* _Data section_:
Start of Block

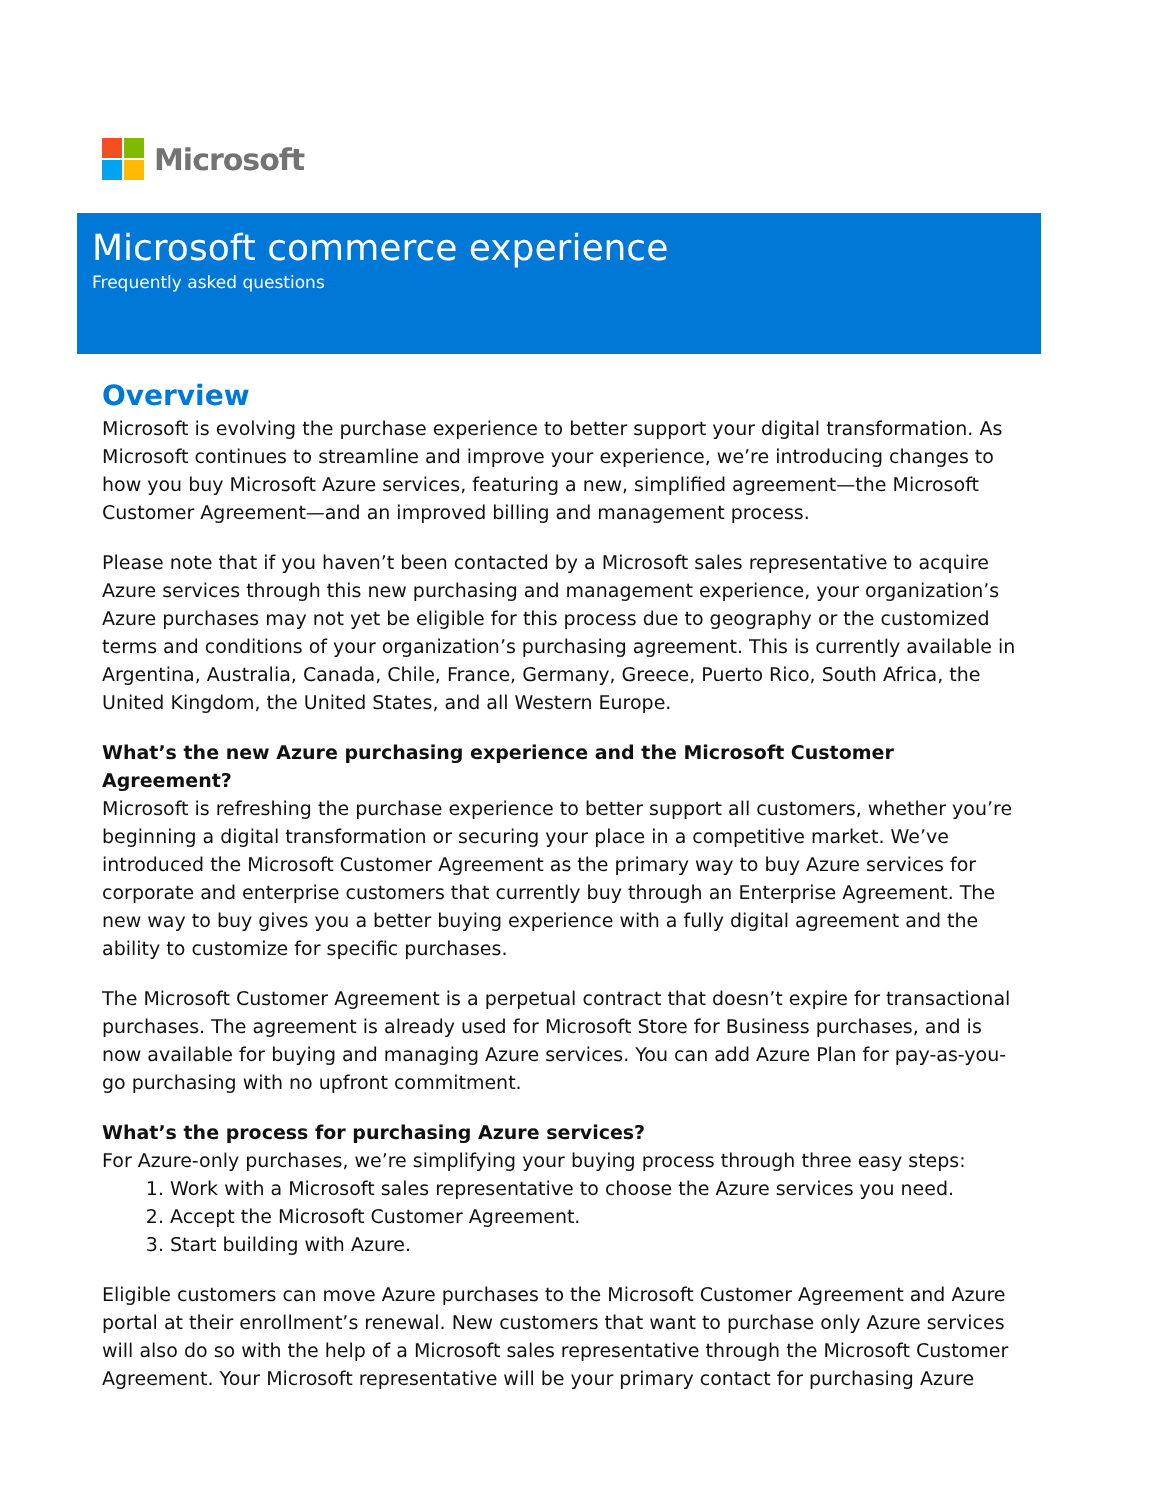Microsoft
Microsoft commerce experience
Frequently asked questions
Overview
Microsoft is evolving the purchase experience to better support your digital transformation. As Microsoft continues to streamline and improve your experience, we’re introducing changes to how you buy Microsoft Azure services, featuring a new, simplified agreement—the Microsoft Customer Agreement—and an improved billing and management process.
Please note that if you haven’t been contacted by a Microsoft sales representative to acquire Azure services through this new purchasing and management experience, your organization’s Azure purchases may not yet be eligible for this process due to geography or the customized terms and conditions of your organization’s purchasing agreement. This is currently available in Argentina, Australia, Canada, Chile, France, Germany, Greece, Puerto Rico, South Africa, the United Kingdom, the United States, and all Western Europe.
What’s the new Azure purchasing experience and the Microsoft Customer Agreement?
Microsoft is refreshing the purchase experience to better support all customers, whether you’re beginning a digital transformation or securing your place in a competitive market. We’ve introduced the Microsoft Customer Agreement as the primary way to buy Azure services for corporate and enterprise customers that currently buy through an Enterprise Agreement. The new way to buy gives you a better buying experience with a fully digital agreement and the ability to customize for specific purchases.
The Microsoft Customer Agreement is a perpetual contract that doesn’t expire for transactional purchases. The agreement is already used for Microsoft Store for Business purchases, and is now available for buying and managing Azure services. You can add Azure Plan for pay-as-you-go purchasing with no upfront commitment.
What’s the process for purchasing Azure services?
For Azure-only purchases, we’re simplifying your buying process through three easy steps:
1. Work with a Microsoft sales representative to choose the Azure services you need.
2. Accept the Microsoft Customer Agreement.
3. Start building with Azure.
Eligible customers can move Azure purchases to the Microsoft Customer Agreement and Azure portal at their enrollment’s renewal. New customers that want to purchase only Azure services will also do so with the help of a Microsoft sales representative through the Microsoft Customer Agreement. Your Microsoft representative will be your primary contact for purchasing Azure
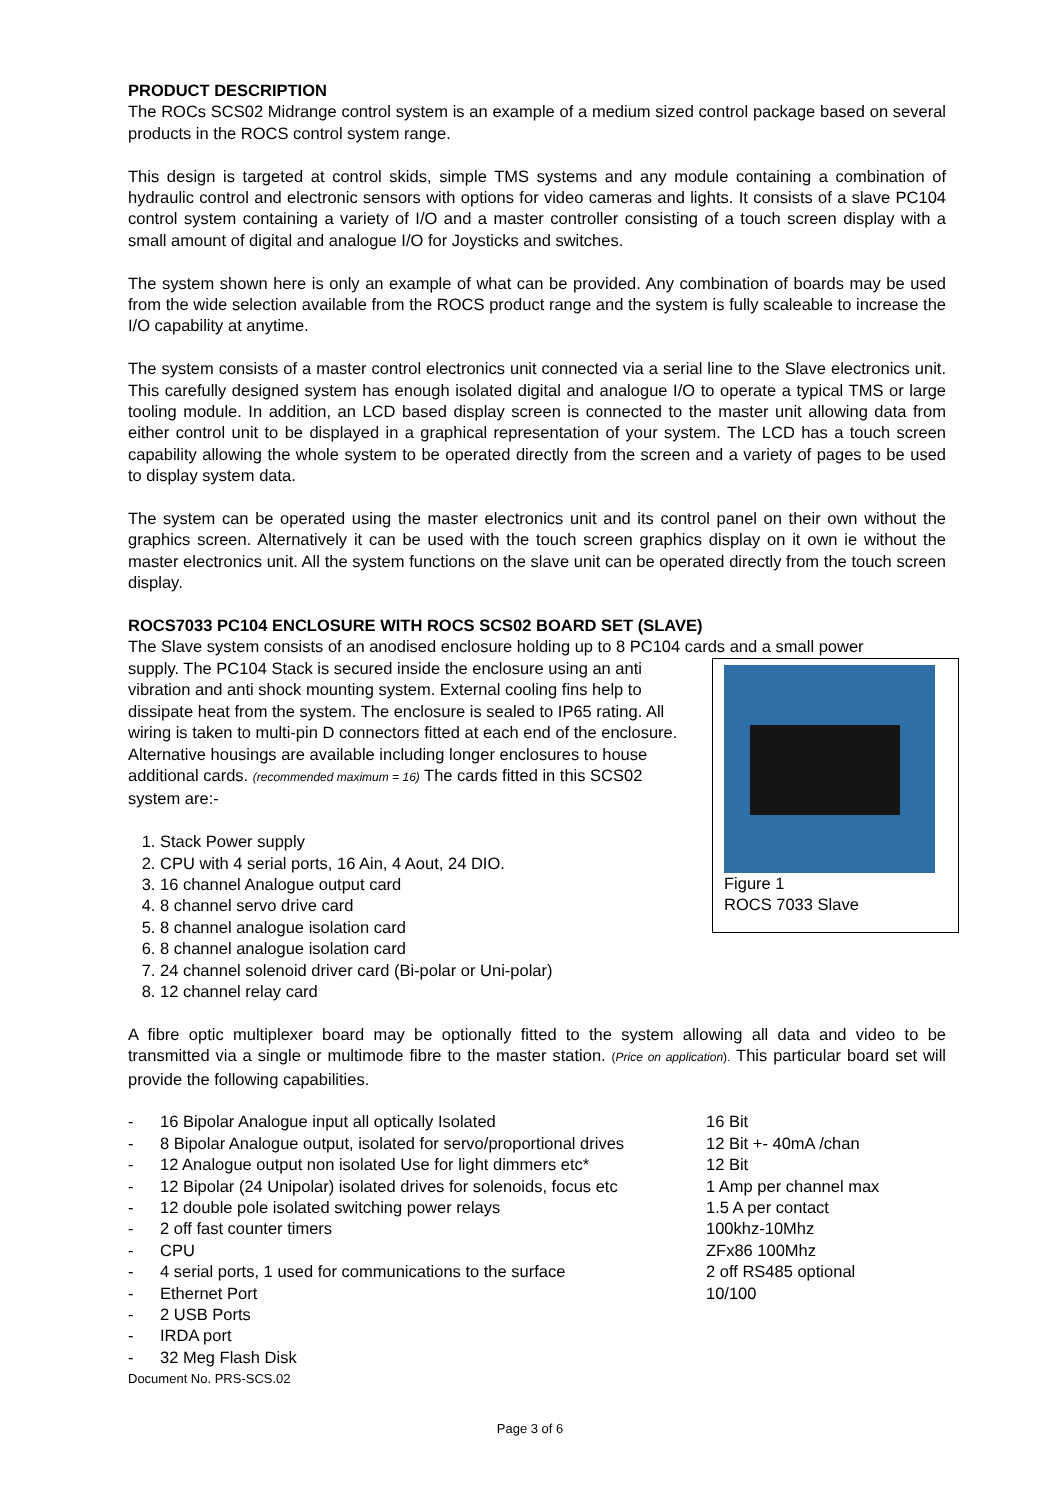PRODUCT DESCRIPTION
The ROCs SCS02 Midrange control system is an example of a medium sized control package based on several products in the ROCS control system range.
This design is targeted at control skids, simple TMS systems and any module containing a combination of hydraulic control and electronic sensors with options for video cameras and lights. It consists of a slave PC104 control system containing a variety of I/O and a master controller consisting of a touch screen display with a small amount of digital and analogue I/O for Joysticks and switches.
The system shown here is only an example of what can be provided. Any combination of boards may be used from the wide selection available from the ROCS product range and the system is fully scaleable to increase the I/O capability at anytime.
The system consists of a master control electronics unit connected via a serial line to the Slave electronics unit. This carefully designed system has enough isolated digital and analogue I/O to operate a typical TMS or large tooling module. In addition, an LCD based display screen is connected to the master unit allowing data from either control unit to be displayed in a graphical representation of your system. The LCD has a touch screen capability allowing the whole system to be operated directly from the screen and a variety of pages to be used to display system data.
The system can be operated using the master electronics unit and its control panel on their own without the graphics screen. Alternatively it can be used with the touch screen graphics display on it own ie without the master electronics unit. All the system functions on the slave unit can be operated directly from the touch screen display.
ROCS7033 PC104 ENCLOSURE WITH ROCS SCS02 BOARD SET (SLAVE)
The Slave system consists of an anodised enclosure holding up to 8 PC104 cards and a small power
Figure 1
ROCS 7033 Slave
supply. The PC104 Stack is secured inside the enclosure using an anti vibration and anti shock mounting system. External cooling fins help to dissipate heat from the system. The enclosure is sealed to IP65 rating. All wiring is taken to multi-pin D connectors fitted at each end of the enclosure. Alternative housings are available including longer enclosures to house additional cards. (recommended maximum = 16) The cards fitted in this SCS02 system are:-
1. Stack Power supply
2. CPU with 4 serial ports, 16 Ain, 4 Aout, 24 DIO.
3. 16 channel Analogue output card
4. 8 channel servo drive card
5. 8 channel analogue isolation card
6. 8 channel analogue isolation card
7. 24 channel solenoid driver card (Bi-polar or Uni-polar)
8. 12 channel relay card
A fibre optic multiplexer board may be optionally fitted to the system allowing all data and video to be transmitted via a single or multimode fibre to the master station. (Price on application). This particular board set will provide the following capabilities.
- 16 Bipolar Analogue input all optically Isolated 16 Bit
- 8 Bipolar Analogue output, isolated for servo/proportional drives 12 Bit +- 40mA /chan
- 12 Analogue output non isolated Use for light dimmers etc* 12 Bit
- 12 Bipolar (24 Unipolar) isolated drives for solenoids, focus etc 1 Amp per channel max
- 12 double pole isolated switching power relays 1.5 A per contact
- 2 off fast counter timers 100khz-10Mhz
- CPU ZFx86 100Mhz
- 4 serial ports, 1 used for communications to the surface 2 off RS485 optional
- Ethernet Port 10/100
- 2 USB Ports
- IRDA port
- 32 Meg Flash Disk
Document No. PRS-SCS.02
Page 3 of 6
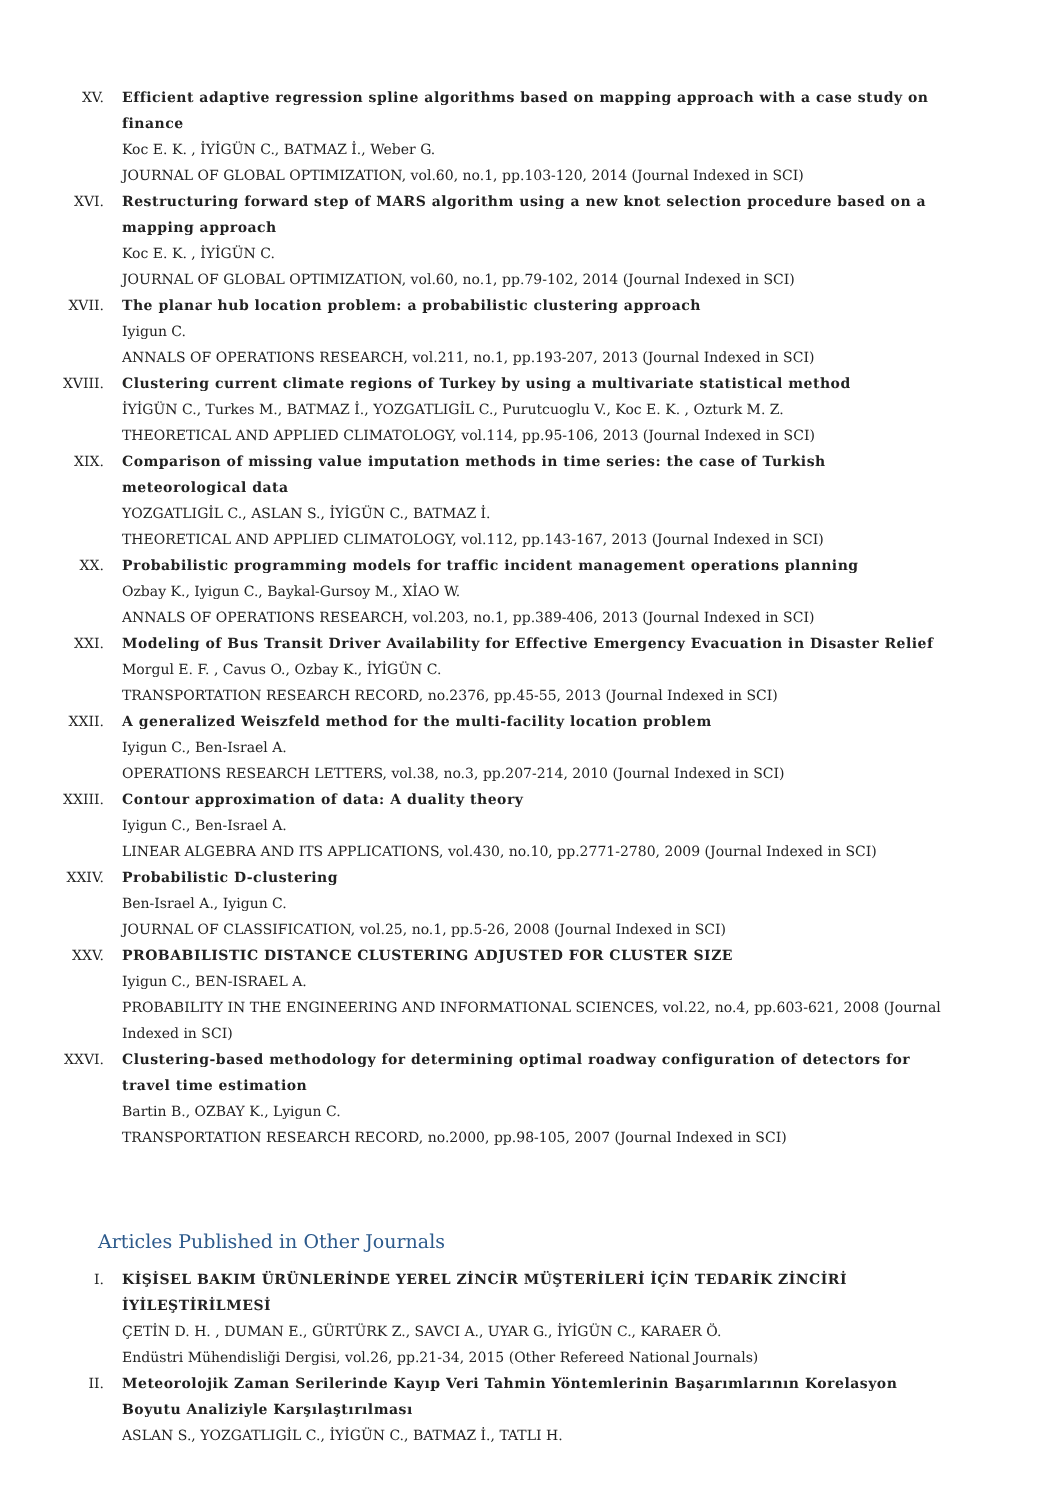XV. Efficient adaptive regression spline algorithms based on mapping approach with a case study on finance
Koc E. K. , İYİGÜN C., BATMAZ İ., Weber G.
JOURNAL OF GLOBAL OPTIMIZATION, vol.60, no.1, pp.103-120, 2014 (Journal Indexed in SCI)
XVI. Restructuring forward step of MARS algorithm using a new knot selection procedure based on a mapping approach
Koc E. K. , İYİGÜN C.
JOURNAL OF GLOBAL OPTIMIZATION, vol.60, no.1, pp.79-102, 2014 (Journal Indexed in SCI)
XVII. The planar hub location problem: a probabilistic clustering approach
Iyigun C.
ANNALS OF OPERATIONS RESEARCH, vol.211, no.1, pp.193-207, 2013 (Journal Indexed in SCI)
XVIII. Clustering current climate regions of Turkey by using a multivariate statistical method
İYİGÜN C., Turkes M., BATMAZ İ., YOZGATLIGİL C., Purutcuoglu V., Koc E. K. , Ozturk M. Z.
THEORETICAL AND APPLIED CLIMATOLOGY, vol.114, pp.95-106, 2013 (Journal Indexed in SCI)
XIX. Comparison of missing value imputation methods in time series: the case of Turkish meteorological data
YOZGATLIGİL C., ASLAN S., İYİGÜN C., BATMAZ İ.
THEORETICAL AND APPLIED CLIMATOLOGY, vol.112, pp.143-167, 2013 (Journal Indexed in SCI)
XX. Probabilistic programming models for traffic incident management operations planning
Ozbay K., Iyigun C., Baykal-Gursoy M., XİAO W.
ANNALS OF OPERATIONS RESEARCH, vol.203, no.1, pp.389-406, 2013 (Journal Indexed in SCI)
XXI. Modeling of Bus Transit Driver Availability for Effective Emergency Evacuation in Disaster Relief
Morgul E. F. , Cavus O., Ozbay K., İYİGÜN C.
TRANSPORTATION RESEARCH RECORD, no.2376, pp.45-55, 2013 (Journal Indexed in SCI)
XXII. A generalized Weiszfeld method for the multi-facility location problem
Iyigun C., Ben-Israel A.
OPERATIONS RESEARCH LETTERS, vol.38, no.3, pp.207-214, 2010 (Journal Indexed in SCI)
XXIII. Contour approximation of data: A duality theory
Iyigun C., Ben-Israel A.
LINEAR ALGEBRA AND ITS APPLICATIONS, vol.430, no.10, pp.2771-2780, 2009 (Journal Indexed in SCI)
XXIV. Probabilistic D-clustering
Ben-Israel A., Iyigun C.
JOURNAL OF CLASSIFICATION, vol.25, no.1, pp.5-26, 2008 (Journal Indexed in SCI)
XXV. PROBABILISTIC DISTANCE CLUSTERING ADJUSTED FOR CLUSTER SIZE
Iyigun C., BEN-ISRAEL A.
PROBABILITY IN THE ENGINEERING AND INFORMATIONAL SCIENCES, vol.22, no.4, pp.603-621, 2008 (Journal Indexed in SCI)
XXVI. Clustering-based methodology for determining optimal roadway configuration of detectors for travel time estimation
Bartin B., OZBAY K., Lyigun C.
TRANSPORTATION RESEARCH RECORD, no.2000, pp.98-105, 2007 (Journal Indexed in SCI)
Articles Published in Other Journals
I. KİŞİSEL BAKIM ÜRÜNLERİNDE YEREL ZİNCİR MÜŞTERİLERİ İÇİN TEDARİK ZİNCİRİ İYİLEŞTİRİLMESİ
ÇETİN D. H. , DUMAN E., GÜRTÜRK Z., SAVCI A., UYAR G., İYİGÜN C., KARAER Ö.
Endüstri Mühendisliği Dergisi, vol.26, pp.21-34, 2015 (Other Refereed National Journals)
II. Meteorolojik Zaman Serilerinde Kayıp Veri Tahmin Yöntemlerinin Başarımlarının Korelasyon Boyutu Analiziyle Karşılaştırılması
ASLAN S., YOZGATLIGİL C., İYİGÜN C., BATMAZ İ., TATLI H.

End of Block

* _Problem details_: Above is the material; set down exactly its lines from the one containing "XV. Efficient adaptive" down to the one containing "JOURNAL OF GLOBAL OPTIMIZATION, vol.60, no.1, pp.103-120, 2014", both included, leaving out any pictures.

* _Response_:
XV. Efficient adaptive regression spline algorithms based on mapping approach with a case study on finance
Koc E. K. , İYİGÜN C., BATMAZ İ., Weber G.
JOURNAL OF GLOBAL OPTIMIZATION, vol.60, no.1, pp.103-120, 2014 (Journal Indexed in SCI)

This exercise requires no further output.